- **What is required**:
Extract every line from the entries below that contains the word "سلامت", treating uppercase and lowercase as different.

§

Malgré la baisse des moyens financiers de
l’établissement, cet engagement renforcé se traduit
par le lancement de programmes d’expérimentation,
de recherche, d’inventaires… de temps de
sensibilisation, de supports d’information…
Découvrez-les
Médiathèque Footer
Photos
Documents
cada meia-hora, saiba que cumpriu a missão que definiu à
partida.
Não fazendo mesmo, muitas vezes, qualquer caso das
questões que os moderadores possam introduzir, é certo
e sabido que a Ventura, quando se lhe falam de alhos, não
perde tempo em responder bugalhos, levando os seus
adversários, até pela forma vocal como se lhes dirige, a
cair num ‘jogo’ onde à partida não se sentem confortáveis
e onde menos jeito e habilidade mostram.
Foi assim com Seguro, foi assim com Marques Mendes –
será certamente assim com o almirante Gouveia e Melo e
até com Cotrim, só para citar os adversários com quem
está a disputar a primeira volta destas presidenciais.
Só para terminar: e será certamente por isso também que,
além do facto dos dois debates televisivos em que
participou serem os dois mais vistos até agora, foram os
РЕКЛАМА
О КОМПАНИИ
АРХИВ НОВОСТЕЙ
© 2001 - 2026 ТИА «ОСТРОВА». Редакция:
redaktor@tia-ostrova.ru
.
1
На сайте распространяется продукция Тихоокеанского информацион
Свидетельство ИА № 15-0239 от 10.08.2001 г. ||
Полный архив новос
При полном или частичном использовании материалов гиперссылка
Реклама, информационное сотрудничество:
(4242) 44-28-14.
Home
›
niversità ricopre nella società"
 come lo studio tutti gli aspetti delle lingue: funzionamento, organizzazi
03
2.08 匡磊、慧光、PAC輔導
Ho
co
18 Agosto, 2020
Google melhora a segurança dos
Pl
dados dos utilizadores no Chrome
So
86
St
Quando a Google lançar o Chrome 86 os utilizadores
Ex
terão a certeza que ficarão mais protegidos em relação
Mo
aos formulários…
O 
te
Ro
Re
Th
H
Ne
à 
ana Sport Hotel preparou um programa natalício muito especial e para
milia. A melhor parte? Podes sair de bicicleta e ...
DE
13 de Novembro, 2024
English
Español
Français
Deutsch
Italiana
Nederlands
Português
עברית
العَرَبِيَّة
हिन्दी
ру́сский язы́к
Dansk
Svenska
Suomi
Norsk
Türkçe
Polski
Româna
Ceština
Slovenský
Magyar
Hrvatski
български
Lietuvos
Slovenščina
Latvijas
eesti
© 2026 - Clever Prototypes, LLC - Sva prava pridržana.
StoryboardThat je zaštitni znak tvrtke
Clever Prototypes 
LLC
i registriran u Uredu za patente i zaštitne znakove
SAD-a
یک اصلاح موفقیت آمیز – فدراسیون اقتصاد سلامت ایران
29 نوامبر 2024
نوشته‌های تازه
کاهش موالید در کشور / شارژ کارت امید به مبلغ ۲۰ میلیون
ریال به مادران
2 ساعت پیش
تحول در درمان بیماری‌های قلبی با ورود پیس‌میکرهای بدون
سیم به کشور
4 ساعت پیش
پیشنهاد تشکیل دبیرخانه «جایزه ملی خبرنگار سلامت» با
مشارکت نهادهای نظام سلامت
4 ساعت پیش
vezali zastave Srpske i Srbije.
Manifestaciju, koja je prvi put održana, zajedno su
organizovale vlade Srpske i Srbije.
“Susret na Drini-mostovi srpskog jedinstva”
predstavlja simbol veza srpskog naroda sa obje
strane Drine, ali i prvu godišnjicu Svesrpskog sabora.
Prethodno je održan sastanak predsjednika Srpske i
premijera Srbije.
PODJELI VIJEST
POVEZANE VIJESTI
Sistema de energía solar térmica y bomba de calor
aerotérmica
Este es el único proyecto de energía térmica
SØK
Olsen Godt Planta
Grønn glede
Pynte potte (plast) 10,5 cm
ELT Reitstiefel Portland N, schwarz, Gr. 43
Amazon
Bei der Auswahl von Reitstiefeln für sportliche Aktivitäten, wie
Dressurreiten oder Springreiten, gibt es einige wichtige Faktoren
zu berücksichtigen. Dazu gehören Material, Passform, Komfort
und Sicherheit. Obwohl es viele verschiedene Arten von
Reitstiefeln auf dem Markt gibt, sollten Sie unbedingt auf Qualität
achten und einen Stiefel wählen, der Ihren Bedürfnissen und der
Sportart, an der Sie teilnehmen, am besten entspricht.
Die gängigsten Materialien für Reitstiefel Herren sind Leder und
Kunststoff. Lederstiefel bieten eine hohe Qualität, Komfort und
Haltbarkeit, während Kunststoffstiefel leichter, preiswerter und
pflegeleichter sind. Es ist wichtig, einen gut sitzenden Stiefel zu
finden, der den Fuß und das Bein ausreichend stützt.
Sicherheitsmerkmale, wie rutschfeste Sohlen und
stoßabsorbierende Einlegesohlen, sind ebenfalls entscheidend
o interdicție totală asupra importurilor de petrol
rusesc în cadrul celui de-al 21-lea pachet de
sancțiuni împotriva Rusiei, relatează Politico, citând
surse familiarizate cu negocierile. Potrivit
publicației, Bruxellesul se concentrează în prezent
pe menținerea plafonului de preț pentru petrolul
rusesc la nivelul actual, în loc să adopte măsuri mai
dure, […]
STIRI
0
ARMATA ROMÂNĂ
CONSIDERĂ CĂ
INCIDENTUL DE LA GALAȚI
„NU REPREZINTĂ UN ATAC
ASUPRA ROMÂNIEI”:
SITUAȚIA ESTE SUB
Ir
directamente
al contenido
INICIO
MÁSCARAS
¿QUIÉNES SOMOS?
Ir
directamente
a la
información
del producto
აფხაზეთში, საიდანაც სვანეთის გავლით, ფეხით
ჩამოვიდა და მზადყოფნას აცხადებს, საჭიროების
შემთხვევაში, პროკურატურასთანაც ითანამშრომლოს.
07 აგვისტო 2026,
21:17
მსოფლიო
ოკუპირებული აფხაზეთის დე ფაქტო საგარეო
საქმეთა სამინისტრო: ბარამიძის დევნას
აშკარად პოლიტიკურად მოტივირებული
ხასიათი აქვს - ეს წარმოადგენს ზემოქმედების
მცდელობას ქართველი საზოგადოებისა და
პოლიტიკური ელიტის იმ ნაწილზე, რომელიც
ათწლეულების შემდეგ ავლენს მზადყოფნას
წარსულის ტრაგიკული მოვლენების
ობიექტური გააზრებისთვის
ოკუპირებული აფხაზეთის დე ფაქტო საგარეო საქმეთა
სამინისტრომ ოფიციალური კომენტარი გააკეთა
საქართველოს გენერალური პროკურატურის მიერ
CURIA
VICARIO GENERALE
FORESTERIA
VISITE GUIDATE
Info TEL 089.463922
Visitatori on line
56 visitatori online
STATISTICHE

§

- **Task answer**:
یک اصلاح موفقیت آمیز – فدراسیون اقتصاد سلامت ایران
پیشنهاد تشکیل دبیرخانه «جایزه ملی خبرنگار سلامت» با
مشارکت نهادهای نظام سلامت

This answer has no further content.